Selling a business is a roller coaster of emotions. If you are considering the sale of your business, prepare yourself for the many phases of emotion. Few will encounter all of them, but all will encounter some of them.
The Astonishment Phase
This phase starts when you realize you have a saleable business, and someone actually wants to give you money for your business – a LOT of money.
The Confusion Phase
You decide to proceed with a sale. If you are selling to private equity types, get ready for an entirely new and confusing vocabulary. No matter how confident you feel you are on top of your business, prospective buyers will ask questions you can’t readily answer. Don’t be surprised if you feel a little inadequate because you’ve never thought about some of the things buyers consider essential.
The Fear Phase
You look at an offer and wonder if it’s enough money? It’s a lot, but will it be enough to last you the rest of your life? You had uncertainties at times when running your business, but enjoyed a comfortable lifestyle, and the business was an ongoing venture. Are you making the right decision to give up your income stream for a fixed pile of cash?
The Excitement Phase
You get past your fear and accept an offer. This is the most exciting point in the process. You’ve got a deal done. You can count the money. It’s more money than you ever imagined you would see in your lifetime. You’re all the benefits of the sale in your head without considering the potential pain points.
The Guilt Phase
The longer you keep your intent to sell to yourself, the greater the guilt you will feel about telling your team. For most small business owners, their team is like a family. If it feels like you’ve been deceiving them, you have been. The best way to minimize guilt is to meet with the team at the earliest possible moment and be transparent. They will need to know what this means for them personally. Address their fears and reinforce the upside potential.
The Separation Phase
When you walk out the doors of your company (it’s no longer yours) for the last time, it will be extremely difficult. For most business owners, the business is part of your identity. Now, it’s gone. There’s no disguising the difficulty of the final separation. It’s both painful and necessary.
The Uncertainty Phase
Unless you worked with a financial planner and planned well, life becomes a bit uncertain. You may not have fully considered the impact of taxes on your sales proceeds. Your business identity is gone. What’s next? Many owners haven’t figured out what comes next. This can lead to frustration and regret.

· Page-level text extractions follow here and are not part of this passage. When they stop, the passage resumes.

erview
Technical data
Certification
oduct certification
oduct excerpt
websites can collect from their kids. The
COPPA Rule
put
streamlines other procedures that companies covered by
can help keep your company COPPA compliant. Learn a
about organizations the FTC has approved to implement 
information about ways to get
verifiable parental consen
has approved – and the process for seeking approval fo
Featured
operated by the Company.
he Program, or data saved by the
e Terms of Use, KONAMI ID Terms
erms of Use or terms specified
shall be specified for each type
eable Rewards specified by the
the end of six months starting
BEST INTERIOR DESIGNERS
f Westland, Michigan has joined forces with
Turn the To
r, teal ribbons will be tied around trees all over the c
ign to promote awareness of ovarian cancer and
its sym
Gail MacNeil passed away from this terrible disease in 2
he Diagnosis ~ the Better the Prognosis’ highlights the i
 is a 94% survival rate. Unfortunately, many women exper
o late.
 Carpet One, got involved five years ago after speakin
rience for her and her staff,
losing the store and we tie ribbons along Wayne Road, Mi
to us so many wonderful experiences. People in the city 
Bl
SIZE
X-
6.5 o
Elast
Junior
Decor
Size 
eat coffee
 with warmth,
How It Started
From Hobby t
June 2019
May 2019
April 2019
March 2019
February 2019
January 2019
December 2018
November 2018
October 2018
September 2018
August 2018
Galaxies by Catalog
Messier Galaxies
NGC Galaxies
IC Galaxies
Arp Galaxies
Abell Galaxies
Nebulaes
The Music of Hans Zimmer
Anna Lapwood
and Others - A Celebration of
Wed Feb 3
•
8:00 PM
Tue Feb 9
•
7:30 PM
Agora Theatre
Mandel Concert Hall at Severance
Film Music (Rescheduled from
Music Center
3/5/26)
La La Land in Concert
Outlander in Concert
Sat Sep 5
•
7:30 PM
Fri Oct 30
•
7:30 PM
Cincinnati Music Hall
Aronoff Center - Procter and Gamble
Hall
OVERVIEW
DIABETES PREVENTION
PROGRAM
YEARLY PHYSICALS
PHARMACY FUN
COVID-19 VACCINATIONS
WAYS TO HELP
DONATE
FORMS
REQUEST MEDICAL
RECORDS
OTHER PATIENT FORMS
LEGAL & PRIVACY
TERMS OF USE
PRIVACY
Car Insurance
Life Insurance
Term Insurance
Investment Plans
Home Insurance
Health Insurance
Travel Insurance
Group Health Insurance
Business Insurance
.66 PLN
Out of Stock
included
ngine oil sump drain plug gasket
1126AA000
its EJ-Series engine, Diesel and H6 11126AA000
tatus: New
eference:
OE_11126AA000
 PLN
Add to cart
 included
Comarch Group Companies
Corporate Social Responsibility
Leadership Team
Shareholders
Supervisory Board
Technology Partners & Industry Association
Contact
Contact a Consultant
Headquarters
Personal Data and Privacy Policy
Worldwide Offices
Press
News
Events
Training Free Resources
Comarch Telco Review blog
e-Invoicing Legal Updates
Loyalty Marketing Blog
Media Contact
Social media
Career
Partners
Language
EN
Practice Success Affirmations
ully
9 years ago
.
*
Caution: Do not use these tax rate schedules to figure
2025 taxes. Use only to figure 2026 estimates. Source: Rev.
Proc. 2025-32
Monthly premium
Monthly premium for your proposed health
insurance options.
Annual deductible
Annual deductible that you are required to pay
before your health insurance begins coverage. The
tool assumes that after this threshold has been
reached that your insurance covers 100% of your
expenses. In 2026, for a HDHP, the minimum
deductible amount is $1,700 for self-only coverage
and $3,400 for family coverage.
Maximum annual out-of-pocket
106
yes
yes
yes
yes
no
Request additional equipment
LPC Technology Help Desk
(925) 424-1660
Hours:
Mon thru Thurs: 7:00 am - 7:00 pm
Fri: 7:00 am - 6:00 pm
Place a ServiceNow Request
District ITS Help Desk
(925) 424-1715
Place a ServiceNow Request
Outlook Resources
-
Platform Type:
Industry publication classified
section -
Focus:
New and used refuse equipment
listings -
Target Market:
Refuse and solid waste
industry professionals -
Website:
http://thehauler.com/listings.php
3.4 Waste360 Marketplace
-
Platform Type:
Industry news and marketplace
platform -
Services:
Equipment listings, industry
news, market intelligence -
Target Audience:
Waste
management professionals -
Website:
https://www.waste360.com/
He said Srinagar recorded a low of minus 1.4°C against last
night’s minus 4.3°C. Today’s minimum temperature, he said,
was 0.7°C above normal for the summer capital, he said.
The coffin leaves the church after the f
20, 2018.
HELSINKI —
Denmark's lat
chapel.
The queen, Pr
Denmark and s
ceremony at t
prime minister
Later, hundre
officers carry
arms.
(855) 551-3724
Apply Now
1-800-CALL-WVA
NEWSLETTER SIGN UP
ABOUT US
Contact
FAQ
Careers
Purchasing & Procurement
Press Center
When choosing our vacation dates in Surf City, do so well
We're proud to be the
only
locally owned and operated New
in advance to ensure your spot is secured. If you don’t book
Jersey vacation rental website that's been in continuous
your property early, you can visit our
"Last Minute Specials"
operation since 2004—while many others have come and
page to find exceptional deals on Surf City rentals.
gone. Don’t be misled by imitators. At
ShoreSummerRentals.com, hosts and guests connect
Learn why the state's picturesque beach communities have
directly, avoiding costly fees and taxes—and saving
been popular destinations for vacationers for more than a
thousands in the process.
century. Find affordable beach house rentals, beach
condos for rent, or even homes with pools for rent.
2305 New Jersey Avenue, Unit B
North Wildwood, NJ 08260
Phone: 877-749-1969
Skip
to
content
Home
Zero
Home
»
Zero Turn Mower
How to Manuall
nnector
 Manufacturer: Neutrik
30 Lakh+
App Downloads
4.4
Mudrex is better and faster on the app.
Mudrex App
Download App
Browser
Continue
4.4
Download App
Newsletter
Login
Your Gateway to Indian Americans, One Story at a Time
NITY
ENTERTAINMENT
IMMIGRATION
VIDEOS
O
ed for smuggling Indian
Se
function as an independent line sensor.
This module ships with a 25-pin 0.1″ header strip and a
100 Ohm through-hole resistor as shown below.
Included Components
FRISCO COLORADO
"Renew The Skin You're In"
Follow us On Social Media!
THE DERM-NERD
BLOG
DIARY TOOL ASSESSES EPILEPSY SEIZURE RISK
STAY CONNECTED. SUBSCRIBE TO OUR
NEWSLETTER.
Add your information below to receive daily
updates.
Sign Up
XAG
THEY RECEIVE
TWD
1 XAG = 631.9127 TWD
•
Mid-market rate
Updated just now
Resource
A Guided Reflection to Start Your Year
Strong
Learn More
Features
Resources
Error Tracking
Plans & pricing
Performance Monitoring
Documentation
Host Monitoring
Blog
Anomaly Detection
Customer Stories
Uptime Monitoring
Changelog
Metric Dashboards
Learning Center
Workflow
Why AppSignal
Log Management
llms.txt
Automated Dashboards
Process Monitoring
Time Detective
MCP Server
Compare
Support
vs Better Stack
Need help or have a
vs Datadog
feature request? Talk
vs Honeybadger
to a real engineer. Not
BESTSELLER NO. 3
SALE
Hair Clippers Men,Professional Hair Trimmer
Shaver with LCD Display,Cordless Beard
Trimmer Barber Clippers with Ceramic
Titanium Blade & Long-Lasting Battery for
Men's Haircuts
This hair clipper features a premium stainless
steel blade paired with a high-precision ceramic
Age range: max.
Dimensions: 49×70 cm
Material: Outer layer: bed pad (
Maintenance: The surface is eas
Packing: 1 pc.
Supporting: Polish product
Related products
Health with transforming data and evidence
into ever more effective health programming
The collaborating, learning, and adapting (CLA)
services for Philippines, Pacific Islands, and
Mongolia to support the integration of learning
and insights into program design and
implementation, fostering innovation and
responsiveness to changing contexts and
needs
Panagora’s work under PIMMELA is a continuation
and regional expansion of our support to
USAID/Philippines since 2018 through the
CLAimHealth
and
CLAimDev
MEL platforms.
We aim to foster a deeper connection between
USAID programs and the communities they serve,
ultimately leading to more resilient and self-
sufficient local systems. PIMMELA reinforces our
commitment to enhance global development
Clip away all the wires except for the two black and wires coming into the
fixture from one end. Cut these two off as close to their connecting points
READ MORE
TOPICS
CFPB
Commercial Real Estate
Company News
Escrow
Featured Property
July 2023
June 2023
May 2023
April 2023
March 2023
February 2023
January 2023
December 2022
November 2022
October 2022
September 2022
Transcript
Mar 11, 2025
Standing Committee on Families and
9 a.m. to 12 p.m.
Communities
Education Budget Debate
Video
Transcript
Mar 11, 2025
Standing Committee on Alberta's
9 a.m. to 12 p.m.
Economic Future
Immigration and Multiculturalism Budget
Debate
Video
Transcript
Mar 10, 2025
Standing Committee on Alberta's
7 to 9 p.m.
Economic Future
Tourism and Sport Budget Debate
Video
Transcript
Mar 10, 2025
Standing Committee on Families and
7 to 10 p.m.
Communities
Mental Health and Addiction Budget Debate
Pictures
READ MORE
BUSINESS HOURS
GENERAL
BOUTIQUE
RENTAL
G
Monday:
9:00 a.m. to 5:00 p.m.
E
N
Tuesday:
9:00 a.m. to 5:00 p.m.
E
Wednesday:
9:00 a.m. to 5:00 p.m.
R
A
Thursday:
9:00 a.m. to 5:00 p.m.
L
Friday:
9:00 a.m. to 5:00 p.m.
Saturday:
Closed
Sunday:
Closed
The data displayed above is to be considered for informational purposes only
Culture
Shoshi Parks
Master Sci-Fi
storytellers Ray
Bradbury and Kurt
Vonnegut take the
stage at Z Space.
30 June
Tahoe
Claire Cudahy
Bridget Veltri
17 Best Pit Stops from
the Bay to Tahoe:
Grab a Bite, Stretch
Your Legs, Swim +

Bottom line: consider hiring and working with a financial planner that has background and experience in dealing with owners exiting their businesses. An experienced planner can help reduce some of the fear and uncertainty. They will ask you upfront if you have figured out what comes next. They will continue to ask you this throughout the process. The planner will coordinate the tax and legal support so that the numbers Work for you and your family. Don’t try to go it alone or with only minimal support.